1 Microbiome data science in Bioconductor
This work - Orchestrating Microbiome Analysis with Bioconductor (Lahti et al. 2021) - contributes novel methods and educational resources for microbiome data science. It aims to teach the grammar of Bioconductor workflows in the context of microbiome data science. We show, through concrete examples, how to use the latest developments and data analytical strategies in R/Bioconductor for the manipulation, analysis, and reproducible reporting of hierarchical, heterogeneous, and multi-modal microbiome profiling data. The data science methodology is tightly integrated with the broader R/Bioconductor ecosystem. The support for modularity and interoperability is key to efficient resource sharing and collaborative development both within and across research fields.
1.1 Bioconductor
Bioconductor is a project that focuses on the development of high-quality open research software for life sciences (Gentleman et al. 2004; Huber et al. 2015). The software packages are primarily coded in R, and they undergo continuous testing and peer review to ensure high quality.
Central to the software in Bioconductor are data containers, which provide a structured presentation of data. A data container consists of slots that are dedicated to certain type of data, for example, to abundance table and sample metadata. Biological data is often complex and multidimensional, making data containers particularly beneficial. There are several key advantages to using data containers:
- Ease of handling: Data subsetting and bookkeeping become more straightforward.
- Development efficiency: Developers can create efficient methods, knowing the data will be in a consistent format.
- User accessibility: Users can easily apply complex methods to their data.
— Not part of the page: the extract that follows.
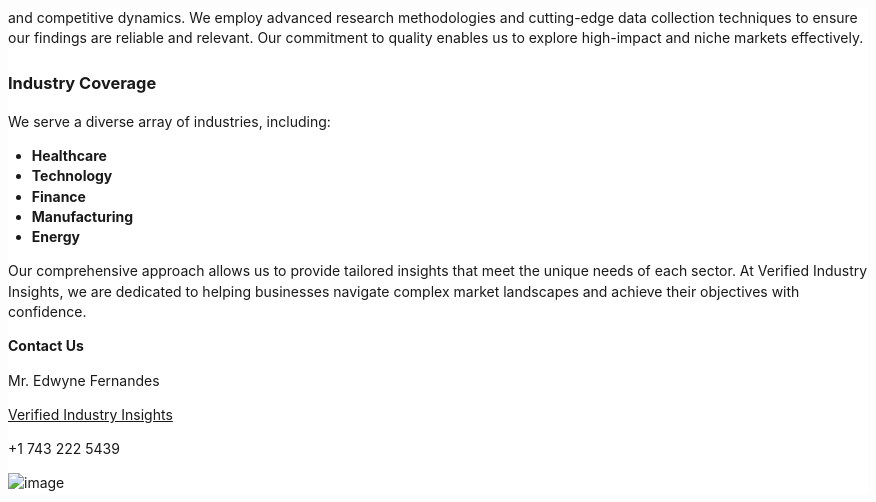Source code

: and competitive dynamics. We employ advanced research methodologies and cutting-edge data collection techniques to ensure our findings are reliable and relevant. Our commitment to quality enables us to explore high-impact and niche markets effectively.</p><h3>Industry Coverage</h3><p>We serve a diverse array of industries, including:</p><ul><li><strong>Healthcare</strong></li><li><strong>Technology</strong></li><li><strong>Finance</strong></li><li><strong>Manufacturing</strong></li><li><strong>Energy</strong></li></ul><p>Our comprehensive approach allows us to provide tailored insights that meet the unique needs of each sector. At Verified Industry Insights, we are dedicated to helping businesses navigate complex market landscapes and achieve their objectives with confidence.</p><p><strong>Contact Us</strong></p><p>Mr. Edwyne Fernandes</p><p><a href="https://www.verifiedindustryinsights.com/">Verified Industry Insights</a></p><p>+1 743 222 5439</p>
![image](https://github.com/user-attachments/assets/afde185d-63f3-4c03-9919-c7301aa1cff5)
The most common data container in Bioconductor is SummarizedExperiment
. It is further expanded to fulfill needs of certain application field. SummarizedExperiment
and its derivatives, have already been widely adopted in microbiome research, single cell sequencing, and in other fields, allowing rapid adoption and the extension of emerging data science techniques across application domains. See Section 2.1 for more details on how to handle data containers from the SummarizedExperiment
family.
The Bioconductor microbiome data science framework consists of:
- Data containers, designed to organize multi-assay microbiome data
- R/Bioconductor packages that provide dedicated methods
- Community of users and developers
1.2 Microbiome data science in Bioconductor
The phyloseq
data container has been dominant in the microbiome field within Bioconductor over the past decade (McMurdie and Holmes 2013). However, there has been a growing popularity of tools based on the SummarizedExperiment
framework.
An optimal data container should efficiently store and manage large volumes of data, including modified or transformed copies. Furthermore, it should seamlessly integrate into the broader ecosystem of Bioconductor, minimizing duplication of effort and facilitating interoperability with other tools and packages.
TreeSummarizedExperiment
was developed to address these requirements (Huang et al. 2021). The miaverse framework was subsequently built around the TreeSummarizedExperiment
data container Chapter 2.
1.3 Open data science
Open data science emphasizes sharing code and, where feasible, data alongside results (Shetty and Lahti 2019). Utilizing Bioconductor tools facilitates the development of efficient and reproducible data science workflows. Enhanced transparency in research accelerates scientific progress. As open science is a fundamental concept in microbiome research, this book, particularly in Chapter 28 aims to educate readers about reproducible reporting practices.
- Bioconductor is a large ecosystem for bioinformatics.
- Data containers are fundamental in Bioconductor.
- SummarizedExperiment is the most common data container in Bioconductor.